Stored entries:
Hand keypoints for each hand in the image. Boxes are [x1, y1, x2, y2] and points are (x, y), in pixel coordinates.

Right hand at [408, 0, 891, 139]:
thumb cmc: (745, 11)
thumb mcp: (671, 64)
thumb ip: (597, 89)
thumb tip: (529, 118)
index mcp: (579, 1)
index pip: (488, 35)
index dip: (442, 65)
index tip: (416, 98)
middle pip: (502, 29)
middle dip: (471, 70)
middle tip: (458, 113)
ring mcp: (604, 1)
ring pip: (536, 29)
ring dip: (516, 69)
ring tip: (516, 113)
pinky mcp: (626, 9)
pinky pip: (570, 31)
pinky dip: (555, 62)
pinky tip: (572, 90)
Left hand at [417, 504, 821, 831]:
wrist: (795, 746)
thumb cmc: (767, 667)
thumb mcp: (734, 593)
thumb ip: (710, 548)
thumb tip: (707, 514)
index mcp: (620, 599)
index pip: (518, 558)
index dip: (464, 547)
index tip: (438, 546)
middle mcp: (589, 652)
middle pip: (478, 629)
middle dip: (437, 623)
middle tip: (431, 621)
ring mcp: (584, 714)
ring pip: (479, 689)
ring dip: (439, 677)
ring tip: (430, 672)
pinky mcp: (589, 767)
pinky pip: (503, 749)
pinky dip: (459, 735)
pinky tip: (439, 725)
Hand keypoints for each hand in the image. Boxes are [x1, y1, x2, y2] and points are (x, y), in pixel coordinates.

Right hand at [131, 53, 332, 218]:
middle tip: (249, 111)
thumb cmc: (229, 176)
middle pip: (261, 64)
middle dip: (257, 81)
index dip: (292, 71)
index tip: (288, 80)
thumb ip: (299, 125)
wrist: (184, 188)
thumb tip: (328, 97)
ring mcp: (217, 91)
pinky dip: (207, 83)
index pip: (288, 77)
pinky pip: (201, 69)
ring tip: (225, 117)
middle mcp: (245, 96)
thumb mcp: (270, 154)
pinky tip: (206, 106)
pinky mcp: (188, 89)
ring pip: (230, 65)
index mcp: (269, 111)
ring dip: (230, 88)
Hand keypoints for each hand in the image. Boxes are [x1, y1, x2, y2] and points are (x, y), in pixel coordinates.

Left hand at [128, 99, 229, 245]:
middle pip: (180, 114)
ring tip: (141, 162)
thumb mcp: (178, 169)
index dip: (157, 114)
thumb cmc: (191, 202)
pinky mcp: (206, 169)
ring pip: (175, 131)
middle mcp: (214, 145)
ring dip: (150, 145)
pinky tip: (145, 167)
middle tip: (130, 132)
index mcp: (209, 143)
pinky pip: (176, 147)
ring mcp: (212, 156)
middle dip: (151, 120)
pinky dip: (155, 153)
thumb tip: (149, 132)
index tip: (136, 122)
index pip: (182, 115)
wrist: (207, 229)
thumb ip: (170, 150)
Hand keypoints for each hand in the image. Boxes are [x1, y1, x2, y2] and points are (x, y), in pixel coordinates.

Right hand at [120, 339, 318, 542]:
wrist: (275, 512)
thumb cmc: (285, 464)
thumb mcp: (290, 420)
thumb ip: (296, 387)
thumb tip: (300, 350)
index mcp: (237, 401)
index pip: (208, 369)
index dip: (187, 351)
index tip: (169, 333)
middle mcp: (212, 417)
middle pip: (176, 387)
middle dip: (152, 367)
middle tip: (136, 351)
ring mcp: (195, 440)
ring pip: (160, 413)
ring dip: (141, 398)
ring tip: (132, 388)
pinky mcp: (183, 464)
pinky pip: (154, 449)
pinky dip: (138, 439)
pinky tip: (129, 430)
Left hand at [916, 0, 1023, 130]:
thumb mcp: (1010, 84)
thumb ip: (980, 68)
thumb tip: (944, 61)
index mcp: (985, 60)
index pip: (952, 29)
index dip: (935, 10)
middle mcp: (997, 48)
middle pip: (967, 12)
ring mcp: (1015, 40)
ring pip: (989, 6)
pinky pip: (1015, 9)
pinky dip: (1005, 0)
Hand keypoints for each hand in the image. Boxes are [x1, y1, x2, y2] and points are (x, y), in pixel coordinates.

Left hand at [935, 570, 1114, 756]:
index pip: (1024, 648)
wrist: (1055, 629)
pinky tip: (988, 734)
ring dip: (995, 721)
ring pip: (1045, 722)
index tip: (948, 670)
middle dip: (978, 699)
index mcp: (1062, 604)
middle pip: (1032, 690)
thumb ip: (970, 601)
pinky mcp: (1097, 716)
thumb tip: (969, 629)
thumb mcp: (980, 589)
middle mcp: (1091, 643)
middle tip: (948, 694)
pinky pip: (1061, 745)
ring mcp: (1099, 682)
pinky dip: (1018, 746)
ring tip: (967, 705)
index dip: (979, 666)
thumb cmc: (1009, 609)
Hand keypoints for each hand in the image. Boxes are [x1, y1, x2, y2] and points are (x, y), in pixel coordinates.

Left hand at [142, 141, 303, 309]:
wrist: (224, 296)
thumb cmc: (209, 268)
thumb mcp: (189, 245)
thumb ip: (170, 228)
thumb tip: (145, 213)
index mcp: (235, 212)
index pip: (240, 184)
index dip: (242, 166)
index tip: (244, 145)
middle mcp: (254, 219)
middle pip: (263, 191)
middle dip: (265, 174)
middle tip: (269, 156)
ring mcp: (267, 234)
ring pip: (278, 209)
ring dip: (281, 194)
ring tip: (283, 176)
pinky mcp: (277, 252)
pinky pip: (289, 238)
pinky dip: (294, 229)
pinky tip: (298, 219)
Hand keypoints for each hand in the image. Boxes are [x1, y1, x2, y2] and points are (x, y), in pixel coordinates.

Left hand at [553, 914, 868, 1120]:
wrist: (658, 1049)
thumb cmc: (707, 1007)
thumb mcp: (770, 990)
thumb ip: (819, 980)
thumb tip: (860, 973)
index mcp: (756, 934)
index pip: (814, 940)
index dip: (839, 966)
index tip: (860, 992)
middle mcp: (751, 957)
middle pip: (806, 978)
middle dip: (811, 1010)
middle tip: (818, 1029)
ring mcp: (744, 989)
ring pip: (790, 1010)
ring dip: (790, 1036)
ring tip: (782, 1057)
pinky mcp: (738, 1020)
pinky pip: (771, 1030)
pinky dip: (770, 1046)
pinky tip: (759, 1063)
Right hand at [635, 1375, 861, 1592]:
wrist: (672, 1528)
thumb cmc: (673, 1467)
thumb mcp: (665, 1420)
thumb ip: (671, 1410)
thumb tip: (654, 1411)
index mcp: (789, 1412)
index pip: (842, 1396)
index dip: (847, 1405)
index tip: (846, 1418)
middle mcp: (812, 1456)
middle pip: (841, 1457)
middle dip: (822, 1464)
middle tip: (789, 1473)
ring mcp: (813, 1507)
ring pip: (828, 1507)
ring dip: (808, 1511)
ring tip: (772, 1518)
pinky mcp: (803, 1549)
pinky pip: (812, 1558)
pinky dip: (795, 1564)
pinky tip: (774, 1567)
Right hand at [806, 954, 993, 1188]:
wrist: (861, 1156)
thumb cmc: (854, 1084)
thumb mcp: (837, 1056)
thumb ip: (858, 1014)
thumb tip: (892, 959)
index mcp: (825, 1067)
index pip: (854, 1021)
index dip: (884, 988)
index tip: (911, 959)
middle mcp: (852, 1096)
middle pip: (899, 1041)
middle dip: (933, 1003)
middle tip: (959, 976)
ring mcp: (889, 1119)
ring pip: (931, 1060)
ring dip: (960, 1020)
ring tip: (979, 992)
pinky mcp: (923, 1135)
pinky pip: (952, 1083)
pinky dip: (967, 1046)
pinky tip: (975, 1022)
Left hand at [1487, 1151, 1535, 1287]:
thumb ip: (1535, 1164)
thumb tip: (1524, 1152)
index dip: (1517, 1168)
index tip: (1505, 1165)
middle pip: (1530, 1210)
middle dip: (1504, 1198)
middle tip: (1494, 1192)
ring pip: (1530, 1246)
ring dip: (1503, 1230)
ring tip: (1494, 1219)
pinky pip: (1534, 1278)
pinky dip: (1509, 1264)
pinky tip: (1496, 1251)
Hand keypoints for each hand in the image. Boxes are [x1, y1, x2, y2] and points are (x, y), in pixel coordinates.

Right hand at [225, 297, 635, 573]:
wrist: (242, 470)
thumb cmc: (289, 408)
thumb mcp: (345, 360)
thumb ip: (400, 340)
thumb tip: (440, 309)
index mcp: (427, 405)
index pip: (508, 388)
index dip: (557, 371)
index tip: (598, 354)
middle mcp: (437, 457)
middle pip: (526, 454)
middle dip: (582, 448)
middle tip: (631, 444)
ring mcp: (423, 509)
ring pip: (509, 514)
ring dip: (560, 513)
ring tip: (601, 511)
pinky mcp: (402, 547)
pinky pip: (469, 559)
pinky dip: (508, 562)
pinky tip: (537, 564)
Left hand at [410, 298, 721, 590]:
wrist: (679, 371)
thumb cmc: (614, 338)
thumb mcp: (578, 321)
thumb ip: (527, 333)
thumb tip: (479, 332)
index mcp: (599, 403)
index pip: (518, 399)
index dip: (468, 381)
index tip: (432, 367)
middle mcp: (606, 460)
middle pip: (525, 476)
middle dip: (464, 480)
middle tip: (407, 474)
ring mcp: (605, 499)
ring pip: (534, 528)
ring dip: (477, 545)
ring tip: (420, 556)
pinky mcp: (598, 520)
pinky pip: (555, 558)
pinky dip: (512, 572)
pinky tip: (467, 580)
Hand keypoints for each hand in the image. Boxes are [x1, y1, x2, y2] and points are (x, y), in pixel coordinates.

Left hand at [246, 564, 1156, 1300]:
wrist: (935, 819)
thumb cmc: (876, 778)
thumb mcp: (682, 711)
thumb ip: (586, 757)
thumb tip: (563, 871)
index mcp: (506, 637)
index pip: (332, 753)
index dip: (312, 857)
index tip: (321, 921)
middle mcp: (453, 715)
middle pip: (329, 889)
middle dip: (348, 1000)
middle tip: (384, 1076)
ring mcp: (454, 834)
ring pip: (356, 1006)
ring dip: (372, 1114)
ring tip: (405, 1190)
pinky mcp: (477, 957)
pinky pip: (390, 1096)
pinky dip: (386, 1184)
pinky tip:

- [PROBLEM DETAILS]
Take from the entries every line that has the string "wrist".

- [TASK RESULT]
wrist: (795, 746)
wrist: (184, 188)
wrist: (207, 229)
wrist: (275, 512)
wrist: (1055, 629)
wrist: (224, 296)
wrist: (658, 1049)
wrist: (672, 1528)
wrist: (861, 1156)
wrist: (242, 470)
wrist: (679, 371)
wrist: (935, 819)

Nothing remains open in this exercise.